> **EXERCISE DESCRIPTION**:
Each line of the listing that contains "customers" should be found and copied.

> **DATA RECORDS**:
---*---
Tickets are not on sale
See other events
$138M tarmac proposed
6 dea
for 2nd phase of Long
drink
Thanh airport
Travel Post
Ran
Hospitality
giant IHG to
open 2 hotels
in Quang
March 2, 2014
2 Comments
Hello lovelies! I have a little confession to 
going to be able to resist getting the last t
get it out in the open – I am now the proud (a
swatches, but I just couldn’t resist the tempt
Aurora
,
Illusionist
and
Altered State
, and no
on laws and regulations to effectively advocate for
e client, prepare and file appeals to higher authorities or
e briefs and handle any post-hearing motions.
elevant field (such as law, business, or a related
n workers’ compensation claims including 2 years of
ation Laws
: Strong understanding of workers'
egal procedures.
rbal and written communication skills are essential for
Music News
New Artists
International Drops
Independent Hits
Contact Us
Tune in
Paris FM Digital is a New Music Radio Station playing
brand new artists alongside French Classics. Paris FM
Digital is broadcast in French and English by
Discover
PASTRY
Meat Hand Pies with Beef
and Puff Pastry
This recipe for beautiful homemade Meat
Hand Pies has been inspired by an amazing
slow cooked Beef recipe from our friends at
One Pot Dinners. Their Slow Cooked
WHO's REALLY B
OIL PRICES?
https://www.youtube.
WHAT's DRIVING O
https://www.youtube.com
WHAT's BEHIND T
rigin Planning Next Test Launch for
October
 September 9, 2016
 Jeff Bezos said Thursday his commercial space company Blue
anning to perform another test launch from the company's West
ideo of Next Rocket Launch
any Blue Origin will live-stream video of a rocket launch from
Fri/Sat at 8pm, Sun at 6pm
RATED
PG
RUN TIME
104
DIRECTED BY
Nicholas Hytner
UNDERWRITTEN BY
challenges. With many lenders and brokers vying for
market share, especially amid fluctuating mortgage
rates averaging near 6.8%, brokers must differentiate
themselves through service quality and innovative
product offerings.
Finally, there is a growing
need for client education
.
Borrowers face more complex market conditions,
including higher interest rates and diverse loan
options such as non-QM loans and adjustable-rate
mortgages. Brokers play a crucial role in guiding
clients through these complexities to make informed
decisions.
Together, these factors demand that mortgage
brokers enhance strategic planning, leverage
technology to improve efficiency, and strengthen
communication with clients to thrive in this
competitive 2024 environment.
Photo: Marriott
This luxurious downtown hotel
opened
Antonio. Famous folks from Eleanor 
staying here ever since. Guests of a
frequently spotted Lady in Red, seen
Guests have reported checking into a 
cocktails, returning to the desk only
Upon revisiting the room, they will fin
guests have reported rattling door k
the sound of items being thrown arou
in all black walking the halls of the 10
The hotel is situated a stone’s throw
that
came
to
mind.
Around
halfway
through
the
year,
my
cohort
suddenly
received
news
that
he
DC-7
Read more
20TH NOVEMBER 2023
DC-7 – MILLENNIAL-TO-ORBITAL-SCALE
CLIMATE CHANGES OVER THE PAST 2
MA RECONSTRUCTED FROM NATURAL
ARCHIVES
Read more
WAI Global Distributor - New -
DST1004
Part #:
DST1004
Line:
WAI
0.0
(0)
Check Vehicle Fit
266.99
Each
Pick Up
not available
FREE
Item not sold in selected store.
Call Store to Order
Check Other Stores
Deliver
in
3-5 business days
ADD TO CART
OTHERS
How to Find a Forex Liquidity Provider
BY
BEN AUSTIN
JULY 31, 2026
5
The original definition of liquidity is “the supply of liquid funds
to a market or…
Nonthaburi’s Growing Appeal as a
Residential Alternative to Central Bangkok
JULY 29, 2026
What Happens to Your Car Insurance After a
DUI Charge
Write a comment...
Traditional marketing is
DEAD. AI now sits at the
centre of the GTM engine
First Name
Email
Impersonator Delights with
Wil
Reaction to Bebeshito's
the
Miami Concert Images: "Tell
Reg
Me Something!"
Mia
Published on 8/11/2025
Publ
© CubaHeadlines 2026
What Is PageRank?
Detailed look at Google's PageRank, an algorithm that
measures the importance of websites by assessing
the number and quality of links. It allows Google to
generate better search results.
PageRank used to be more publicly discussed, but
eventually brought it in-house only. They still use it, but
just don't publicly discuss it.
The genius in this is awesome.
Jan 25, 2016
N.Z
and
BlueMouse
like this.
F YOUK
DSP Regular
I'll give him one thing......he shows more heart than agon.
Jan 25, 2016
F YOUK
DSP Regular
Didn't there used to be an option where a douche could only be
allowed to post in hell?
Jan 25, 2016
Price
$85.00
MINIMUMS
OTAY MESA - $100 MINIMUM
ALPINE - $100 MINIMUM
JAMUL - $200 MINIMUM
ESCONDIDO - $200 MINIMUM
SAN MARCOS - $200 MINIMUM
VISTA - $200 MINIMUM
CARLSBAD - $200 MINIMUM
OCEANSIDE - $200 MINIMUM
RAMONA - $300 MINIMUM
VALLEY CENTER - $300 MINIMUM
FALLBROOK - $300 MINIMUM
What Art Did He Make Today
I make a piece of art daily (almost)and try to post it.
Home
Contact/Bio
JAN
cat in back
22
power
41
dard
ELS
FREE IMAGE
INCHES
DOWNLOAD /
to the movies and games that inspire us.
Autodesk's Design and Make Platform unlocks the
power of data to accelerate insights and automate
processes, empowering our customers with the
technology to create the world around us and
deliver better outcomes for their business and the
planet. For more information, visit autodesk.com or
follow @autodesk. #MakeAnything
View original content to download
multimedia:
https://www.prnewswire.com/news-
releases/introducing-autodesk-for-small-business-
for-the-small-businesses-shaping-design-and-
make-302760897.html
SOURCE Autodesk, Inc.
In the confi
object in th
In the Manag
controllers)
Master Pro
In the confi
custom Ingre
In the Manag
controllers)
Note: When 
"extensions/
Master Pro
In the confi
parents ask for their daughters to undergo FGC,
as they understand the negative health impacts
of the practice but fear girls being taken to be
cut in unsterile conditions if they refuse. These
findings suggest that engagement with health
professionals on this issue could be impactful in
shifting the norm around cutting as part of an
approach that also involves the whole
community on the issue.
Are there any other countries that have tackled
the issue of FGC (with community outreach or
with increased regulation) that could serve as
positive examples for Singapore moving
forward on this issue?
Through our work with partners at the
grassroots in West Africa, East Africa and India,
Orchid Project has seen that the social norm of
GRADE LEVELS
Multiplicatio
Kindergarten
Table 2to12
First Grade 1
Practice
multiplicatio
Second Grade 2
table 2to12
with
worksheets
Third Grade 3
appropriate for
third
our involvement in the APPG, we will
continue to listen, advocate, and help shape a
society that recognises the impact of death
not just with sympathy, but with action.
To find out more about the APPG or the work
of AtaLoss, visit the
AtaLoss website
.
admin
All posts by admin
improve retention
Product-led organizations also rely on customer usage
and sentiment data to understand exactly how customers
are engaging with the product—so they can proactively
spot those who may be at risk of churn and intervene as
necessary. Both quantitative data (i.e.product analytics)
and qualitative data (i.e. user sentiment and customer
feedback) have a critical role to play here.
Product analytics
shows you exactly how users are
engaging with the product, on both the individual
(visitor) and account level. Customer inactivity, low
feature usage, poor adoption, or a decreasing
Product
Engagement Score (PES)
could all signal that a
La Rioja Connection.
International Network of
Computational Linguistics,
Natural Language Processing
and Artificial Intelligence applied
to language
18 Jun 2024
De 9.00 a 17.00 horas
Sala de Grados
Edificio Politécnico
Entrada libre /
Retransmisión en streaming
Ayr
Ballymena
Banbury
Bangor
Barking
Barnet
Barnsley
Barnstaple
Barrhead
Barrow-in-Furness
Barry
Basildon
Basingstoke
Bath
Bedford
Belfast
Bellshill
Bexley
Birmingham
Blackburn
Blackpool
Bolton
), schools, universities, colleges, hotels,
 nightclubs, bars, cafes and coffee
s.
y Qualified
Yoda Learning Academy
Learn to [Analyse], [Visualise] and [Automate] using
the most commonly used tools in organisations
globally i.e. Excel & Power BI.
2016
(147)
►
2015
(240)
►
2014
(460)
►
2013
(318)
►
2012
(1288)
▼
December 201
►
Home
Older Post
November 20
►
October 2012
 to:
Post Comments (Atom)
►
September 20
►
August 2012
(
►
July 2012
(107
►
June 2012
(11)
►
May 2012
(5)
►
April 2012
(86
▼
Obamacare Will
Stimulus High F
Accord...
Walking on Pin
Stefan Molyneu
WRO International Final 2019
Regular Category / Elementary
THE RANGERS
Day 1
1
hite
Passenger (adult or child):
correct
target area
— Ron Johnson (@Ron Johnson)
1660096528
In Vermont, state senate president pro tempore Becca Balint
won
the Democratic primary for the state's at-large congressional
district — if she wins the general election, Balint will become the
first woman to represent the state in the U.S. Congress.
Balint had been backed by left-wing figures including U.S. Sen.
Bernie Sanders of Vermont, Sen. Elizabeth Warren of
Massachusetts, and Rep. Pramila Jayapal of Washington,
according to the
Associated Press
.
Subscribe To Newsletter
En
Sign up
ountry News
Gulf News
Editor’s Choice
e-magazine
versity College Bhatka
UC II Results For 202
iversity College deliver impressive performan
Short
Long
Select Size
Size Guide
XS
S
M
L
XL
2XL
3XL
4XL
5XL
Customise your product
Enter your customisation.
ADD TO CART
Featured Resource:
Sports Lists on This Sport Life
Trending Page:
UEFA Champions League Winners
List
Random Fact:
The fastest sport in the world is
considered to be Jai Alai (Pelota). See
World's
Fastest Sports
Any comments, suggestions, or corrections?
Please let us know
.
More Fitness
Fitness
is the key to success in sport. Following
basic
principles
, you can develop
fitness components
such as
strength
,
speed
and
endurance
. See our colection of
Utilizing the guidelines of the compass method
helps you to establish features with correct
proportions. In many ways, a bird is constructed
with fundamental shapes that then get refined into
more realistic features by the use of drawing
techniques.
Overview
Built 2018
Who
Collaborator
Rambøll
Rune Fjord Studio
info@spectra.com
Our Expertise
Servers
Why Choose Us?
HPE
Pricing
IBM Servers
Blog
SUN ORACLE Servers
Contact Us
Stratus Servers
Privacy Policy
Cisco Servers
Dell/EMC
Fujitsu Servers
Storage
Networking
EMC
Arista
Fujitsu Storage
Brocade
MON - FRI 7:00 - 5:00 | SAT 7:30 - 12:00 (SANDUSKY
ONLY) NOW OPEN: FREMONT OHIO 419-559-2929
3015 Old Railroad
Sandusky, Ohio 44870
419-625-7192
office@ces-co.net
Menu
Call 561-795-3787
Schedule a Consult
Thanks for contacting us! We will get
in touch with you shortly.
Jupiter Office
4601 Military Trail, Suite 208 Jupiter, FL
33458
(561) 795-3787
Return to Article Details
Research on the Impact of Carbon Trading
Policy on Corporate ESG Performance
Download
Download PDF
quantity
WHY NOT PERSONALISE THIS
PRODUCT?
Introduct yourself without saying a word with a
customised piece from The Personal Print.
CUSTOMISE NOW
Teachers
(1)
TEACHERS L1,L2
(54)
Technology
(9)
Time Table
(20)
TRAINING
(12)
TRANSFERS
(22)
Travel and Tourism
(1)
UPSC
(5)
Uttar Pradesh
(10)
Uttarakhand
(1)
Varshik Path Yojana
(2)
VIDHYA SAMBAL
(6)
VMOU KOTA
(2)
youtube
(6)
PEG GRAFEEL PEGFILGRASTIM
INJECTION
---*---
> **RESULT FOR THIS EXERCISE**:
processes, empowering our customers with the
and sentiment data to understand exactly how customers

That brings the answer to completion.